New estimates released by Finance Commissioner Rebecca Wyke show a $785 million structural gap that loomed over the 2006-07 budget cycle trimmed to $733 million. The figure is expected to be adjusted further as the 2005 legislative session draws closer.

The new figure represents an even sharper drop from the $900 million structural gap that was estimated early this year.

“I think we’ve made a lot of progress and I think we’re continuing to make progress, and at the same time we still have more work to do,” said Gov. John Baldacci.

The administration revised its fiscal assumptions after receiving current services budgets from the individual state departments for the next two-year budget cycle, which begins in July 2005, Wyke said.

The $733 million shortfall includes a portion of the roughly $250 million needed to fulfill the state’s obligation to provide 55 percent of public school funding. Voters in June approved an initiated referendum calling for the 55 percent funding level, up from the current state share of 42 percent.

Health coverage for state employees and costs associated with the Maine Care program are also major factors in the gap, the administration’s top finance official said.

Baldacci, viewing Maine’s fiscal challenges within the context of two budget cycles, said the $733 million represents nearly a halving of the structural gap the state faced two years ago. “We’ve made significant strides from where we were before,” he said.

Structural changes within departments helped to stretch revenues without a broad-based tax increase during the last budget cycle. Departments were flat-funded and a number of one-time revenue enhancers, such as the sale of the state’s liquor business, were also put in place.

Even with the $733 million gap remaining, Baldacci sees no need for a tax hike.

“There’s no question about it,” the governor said. “There won’t be a tax increase in order to balance this budget.”

The ranking Republican on the Appropriations Committee, Rep.
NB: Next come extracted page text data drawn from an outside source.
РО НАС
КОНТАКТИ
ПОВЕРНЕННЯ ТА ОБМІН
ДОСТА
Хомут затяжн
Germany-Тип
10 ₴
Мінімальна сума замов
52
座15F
Richard Rosen of Bucksport, said the new figures continue to validate “what we have known since last spring. The next Legislature is going to face a pretty serious structural gap.”
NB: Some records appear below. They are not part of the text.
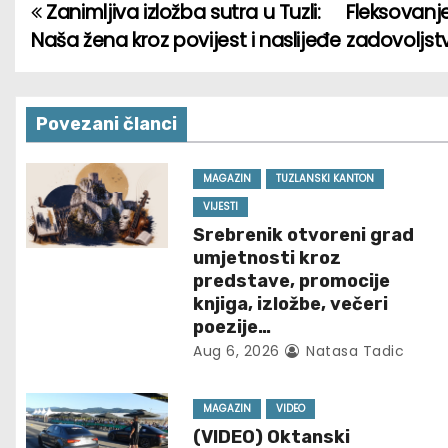
Zanimljiva izložba sutra u Tuzli:
Fleksovanje
P
Naša žena kroz povijest i naslijeđe
zadovoljst
o
s
Povezani članci
t
n
MAGAZIN
TUZLANSKI KANTON
VIJESTI
a
Srebrenik otvoreni grad
umjetnosti kroz
v
predstave, promocije
knjiga, izložbe, večeri
i
poezije…
g
Aug 6, 2026
Natasa Tadic
a
MAGAZIN
VIDEO
t
(VIDEO) Oktanski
Rosen, a state Senate candidate, added that he’s disappointed there hasn’t been more discussion in Augusta and in legislative campaigns of how to close the gap.

Baldacci said he is optimistic that revenue forecasters will come out with figures showing income growth, which would narrow the gap further.

“These indicators are moving in the right direction,” said Baldacci.

The figure is expected to be adjusted further as the next legislative session draws closer, Wyke said.

“I think it will fluctuate but I don’t think it will be drastic,” she said.